# New Member



## MellieMel (Apr 27, 2018)

Hi, My name is Mellie. I was married for 22 years, we are now separated and in the divorce process. I am 41 years old, and work a full time job as a restaurant manager. I have 3 kids, ages 16, 13 and 6. It has not been an easy road these last few years and am just looking for support and some answers as I go through this. Thank you for the forum and allowing people to support others.


----------



## farsidejunky (Mar 19, 2014)

Welcome to TAM, and sorry for your situation.

Take a moment to post your story in the Going Through Divorce & Separation section. There are plenty of great folks who will lend you a hand. 

Sorry you are here. 

Sent from my Pixel XL using Tapatalk


----------



## arbitrator (Feb 13, 2012)

* @MellieMel ~ as a longtime member and poster here at TAM, I would like to cordially welcome you on behalf of the entire TAM Community!

Please give us your storyline and we'll be happy to read and try to offer the best constructive commentary that we can!

Please rest assured that you are among friends now, and will not be alone in this process, one which the overwhelming majority of us have also encountered at some prior point in our lives!
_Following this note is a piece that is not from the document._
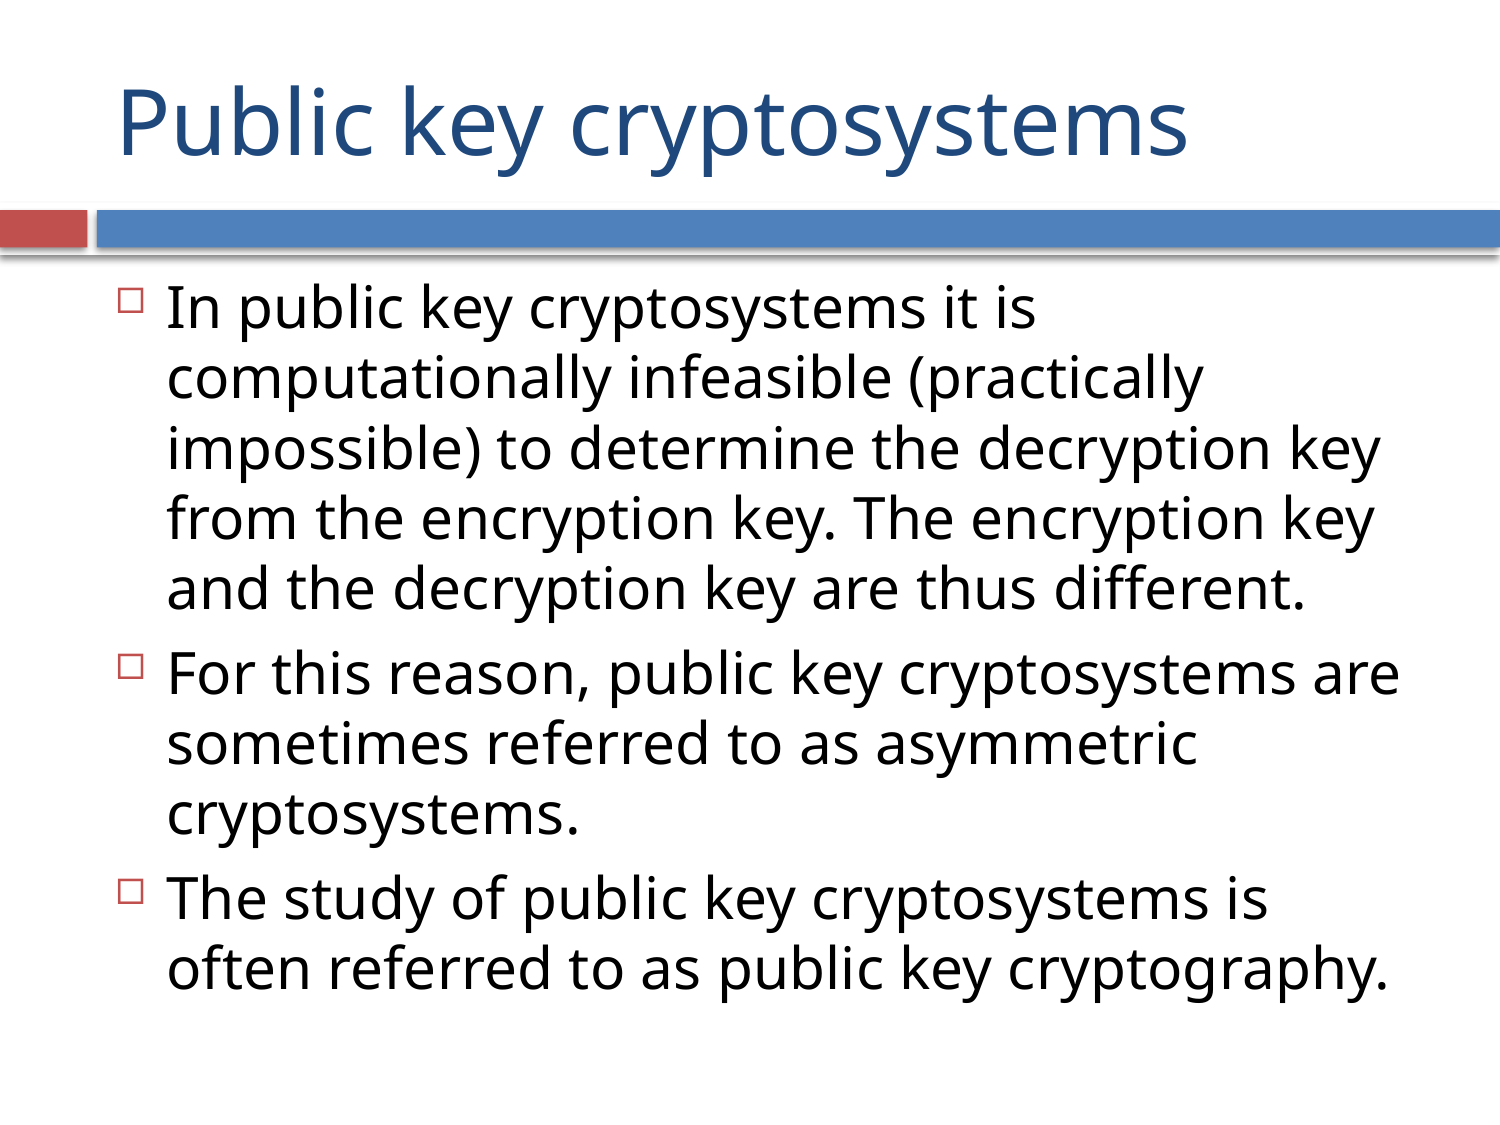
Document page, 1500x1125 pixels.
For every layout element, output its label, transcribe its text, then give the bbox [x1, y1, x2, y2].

Hate to see you here, but you've preeminently come to the best place!*


----------



## Oldtimer (May 25, 2018)

Hi Mellie, as a male, I have been in the same boat. I went through divorce and was left with 4 teenage boys to care for. I lost a lucrative job and was working 3 jobs to survive, feed nd house my boys. 
I suffered for a bit and made some changes in my life, found a new job and eventually after a few years remarried. Just hang in there as things do get better. You will survive.


----------